Cem ÖZKÖK / Enerji Yatırımcıları Derneği (GÜYAD) Yönetim Kurulu Başkanı
Yenilenebilir enerji ve depolama yatırımları birbirini destekleyen yatırımlar. Henüz depolama yatırımları beklendiği maliyet seviyesine ulaşmadı, ancak maliyetlerin düşürülmesi için birçok teknoloji şirketi çalışmalarda bulunuyor. Son zamanlardaki global ekonomik ve politik çalkantıların yanı sıra yatırım iklimini tümüyle bozan kararlar üst üste gelmeye başladı. Bunlar; lisanssız üretimlerde mücbir sebep durumlarını hiçe sayarak tüketim olmaması nedeniyle yapılan üretimin tümüne el konulması, mekanik kapasitenin tümü kullanılarak yapılan üretimlerin karşılığı yapılan ödemelerin, işlem döneminde yürürlükte olmayan bir mevzuata dayanılarak faizi ile geri tahsili. Üstelik kaynakta kesme şeklinde. Dağıtım bedellerinin 10 sene boyunca indirimli uygulanacağına ilişkin kararın bir gün EPDK Kararı ile kaldırılması, Elektrik Piyasası Kanunu 17'nci maddesine eklenen 11'inci fıkra ile EPDK'ya 'destekleme bedeli belirleme' ve bu bedeli üretim maliyeti düşük üreticiden karşılanması yetkisi verilmesi gibi… Bu durumlar finansörlerin piyasaya güvenini temelden sarstı. Geldiğimiz noktada global enerji piyasalarında zarlar yeniden atılmış durumda. Oyuncular ve eşleri yeniden belirleniyor.
"YATIRIMLARIN HIZLANMASI VERİLECEK TEŞVİKLERE BAĞLI"
İbrahim ERDEN /Türkiye Rüzgar Enerjisi Birliği (TÜREB) Yönetim Kurulu Başkanı
Türkiye'de rüzgar enerjisi ile lisanslı ve lisanssız güneş enerjisine dayalı atıl kapasite miktarının takriben 2 bin 500 MW seviyesinde olduğu dikkate alınırsa ilk aşamada bu atıl kapasite vasıtasıyla üretilen fakat kullanılamayan enerjinin depolanması gerektiği düşünülebilir.
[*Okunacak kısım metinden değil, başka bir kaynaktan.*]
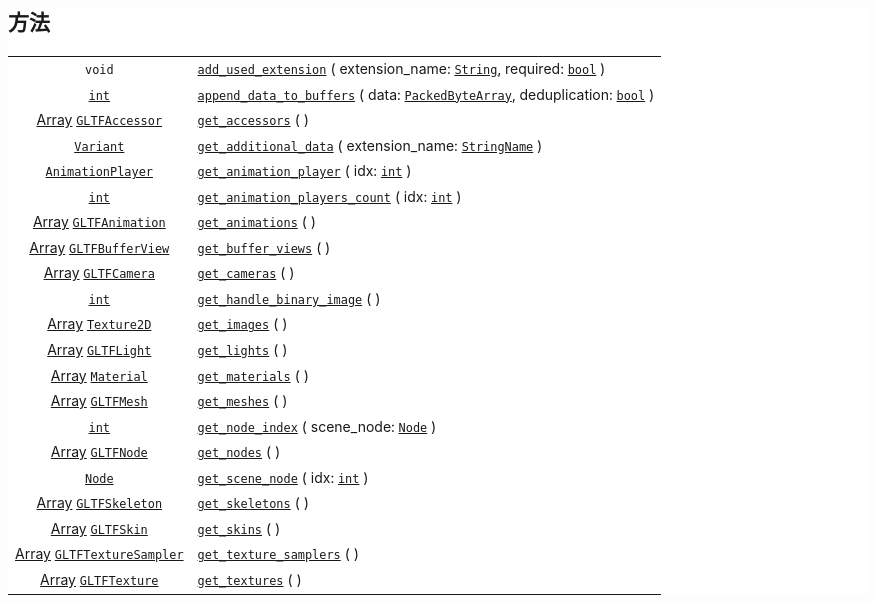 ## 方法

|||
|:-:|:--|
| `void`                                                                      | [`add_used_extension`](class_gltfstatemd#class_gltfstate_method_add_used_extension) ( extension_name: [`String`](class_string.md), required: [`bool`](class_bool.md) )                        |
| [`int`](class_int.md)                                                       | [`append_data_to_buffers`](class_gltfstatemd#class_gltfstate_method_append_data_to_buffers) ( data: [`PackedByteArray`](class_packedbytearray.md), deduplication: [`bool`](class_bool.md) )   |
| [Array](class_array.md) [`GLTFAccessor`](class_gltfaccessor.md)             | [`get_accessors`](class_gltfstatemd#class_gltfstate_method_get_accessors) ( )                                                                                                                 |
| [`Variant`](class_variant.md)                                               | [`get_additional_data`](class_gltfstatemd#class_gltfstate_method_get_additional_data) ( extension_name: [`StringName`](class_stringname.md) )                                                 |
| [`AnimationPlayer`](class_animationplayer.md)                               | [`get_animation_player`](class_gltfstatemd#class_gltfstate_method_get_animation_player) ( idx: [`int`](class_int.md) )                                                                        |
| [`int`](class_int.md)                                                       | [`get_animation_players_count`](class_gltfstatemd#class_gltfstate_method_get_animation_players_count) ( idx: [`int`](class_int.md) )                                                          |
| [Array](class_array.md) [`GLTFAnimation`](class_gltfanimation.md)           | [`get_animations`](class_gltfstatemd#class_gltfstate_method_get_animations) ( )                                                                                                               |
| [Array](class_array.md) [`GLTFBufferView`](class_gltfbufferview.md)         | [`get_buffer_views`](class_gltfstatemd#class_gltfstate_method_get_buffer_views) ( )                                                                                                           |
| [Array](class_array.md) [`GLTFCamera`](class_gltfcamera.md)                 | [`get_cameras`](class_gltfstatemd#class_gltfstate_method_get_cameras) ( )                                                                                                                     |
| [`int`](class_int.md)                                                       | [`get_handle_binary_image`](class_gltfstatemd#class_gltfstate_method_get_handle_binary_image) ( )                                                                                             |
| [Array](class_array.md) [`Texture2D`](class_texture2d.md)                   | [`get_images`](class_gltfstatemd#class_gltfstate_method_get_images) ( )                                                                                                                       |
| [Array](class_array.md) [`GLTFLight`](class_gltflight.md)                   | [`get_lights`](class_gltfstatemd#class_gltfstate_method_get_lights) ( )                                                                                                                       |
| [Array](class_array.md) [`Material`](class_material.md)                     | [`get_materials`](class_gltfstatemd#class_gltfstate_method_get_materials) ( )                                                                                                                 |
| [Array](class_array.md) [`GLTFMesh`](class_gltfmesh.md)                     | [`get_meshes`](class_gltfstatemd#class_gltfstate_method_get_meshes) ( )                                                                                                                       |
| [`int`](class_int.md)                                                       | [`get_node_index`](class_gltfstatemd#class_gltfstate_method_get_node_index) ( scene_node: [`Node`](class_node.md) )                                                                           |
| [Array](class_array.md) [`GLTFNode`](class_gltfnode.md)                     | [`get_nodes`](class_gltfstatemd#class_gltfstate_method_get_nodes) ( )                                                                                                                         |
| [`Node`](class_node.md)                                                     | [`get_scene_node`](class_gltfstatemd#class_gltfstate_method_get_scene_node) ( idx: [`int`](class_int.md) )                                                                                    |
| [Array](class_array.md) [`GLTFSkeleton`](class_gltfskeleton.md)             | [`get_skeletons`](class_gltfstatemd#class_gltfstate_method_get_skeletons) ( )                                                                                                                 |
| [Array](class_array.md) [`GLTFSkin`](class_gltfskin.md)                     | [`get_skins`](class_gltfstatemd#class_gltfstate_method_get_skins) ( )                                                                                                                         |
| [Array](class_array.md) [`GLTFTextureSampler`](class_gltftexturesampler.md) | [`get_texture_samplers`](class_gltfstatemd#class_gltfstate_method_get_texture_samplers) ( )                                                                                                   |
| [Array](class_array.md) [`GLTFTexture`](class_gltftexture.md)               | [`get_textures`](class_gltfstatemd#class_gltfstate_method_get_textures) ( )                                                                                                                   |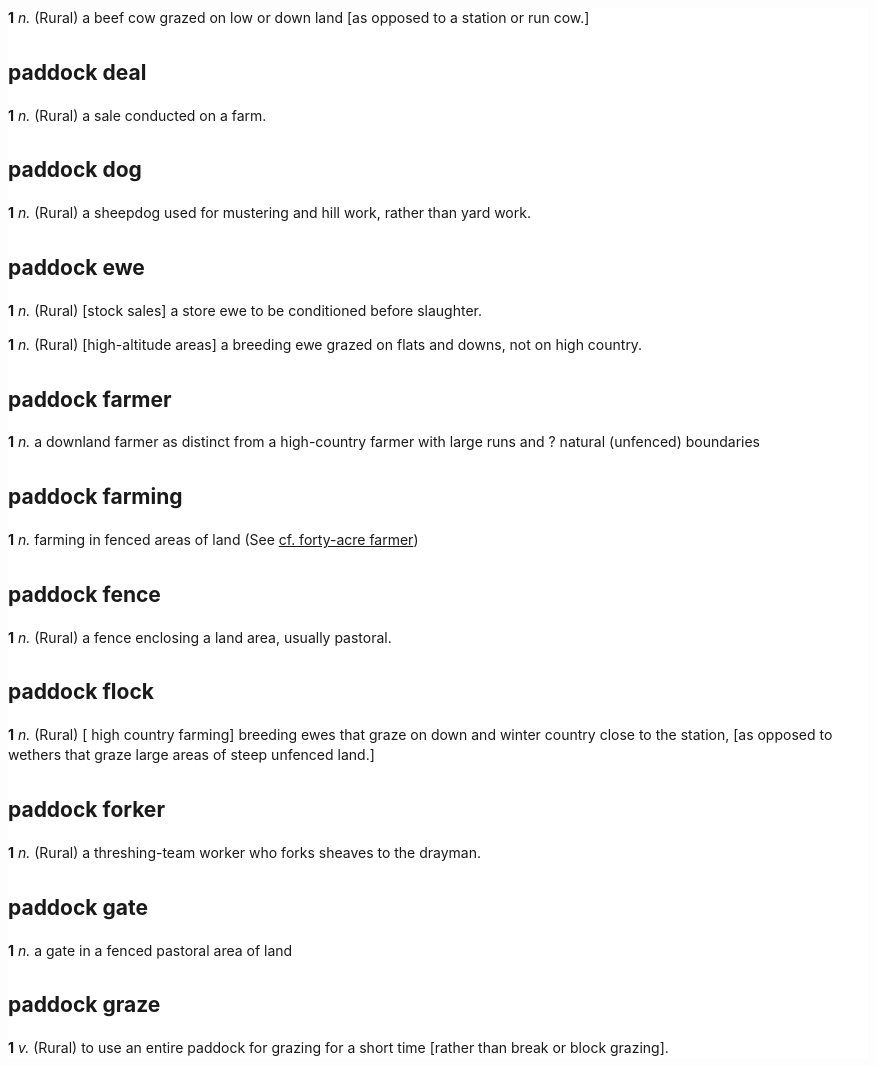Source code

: <b>1</b> <i>n.</i> (Rural) a beef cow grazed on low or down land [as opposed to a station or run cow.]

## paddock deal
 
<b>1</b> <i>n.</i> (Rural) a sale conducted on a farm.

## paddock dog
 
<b>1</b> <i>n.</i> (Rural) a sheepdog used for mustering and hill work, rather than yard work.

## paddock ewe
 
<b>1</b> <i>n.</i> (Rural) [stock sales] a store ewe to be conditioned before slaughter.

 
<b>1</b> <i>n.</i> (Rural) [high-altitude areas] a breeding ewe grazed on flats and downs, not on high country.

## paddock farmer
 
<b>1</b> <i>n.</i> a downland farmer as distinct from a high-country farmer with large runs and ? natural (unfenced) boundaries

## paddock farming
 
<b>1</b> <i>n.</i> farming in fenced areas of land (See [cf. forty-acre farmer](http://../dict/C#cf.-forty-acre-farmer))

## paddock fence
 
<b>1</b> <i>n.</i> (Rural) a fence enclosing a land area, usually pastoral.

## paddock flock
 
<b>1</b> <i>n.</i> (Rural) [ high country farming] breeding ewes that graze on down and winter country close to the station, [as opposed to wethers that graze large areas of steep unfenced land.]

## paddock forker
 
<b>1</b> <i>n.</i> (Rural) a threshing-team worker who forks sheaves to the drayman.

## paddock gate
 
<b>1</b> <i>n.</i> a gate in a fenced pastoral area of land

## paddock graze
 
<b>1</b> <i>v.</i> (Rural) to use an entire paddock for grazing for a short time [rather than break or block grazing].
Fakat yatırımların hızlanması düşecek maliyetlere veya verilecek teşviklere bağlı. Dünya çapında bir teknik danışmanlık şirketinin yaptığı çalışmaya göre depolama teknolojisi için seviyelendirilmiş maliyet şu anda 150 USD/MWh civarında öngörülüyor. Ülkemizde depolama teknolojinin yaygınlaşması için yenilenebilir enerji kaynaklarına dayalı tesisler için YEKDEM kapsamında uygulanan teşviklere benzer teşvikler uygulanabilir, bu sayede daha hızlı bir teknolojik yayılım ve kurulumlar görülebilir.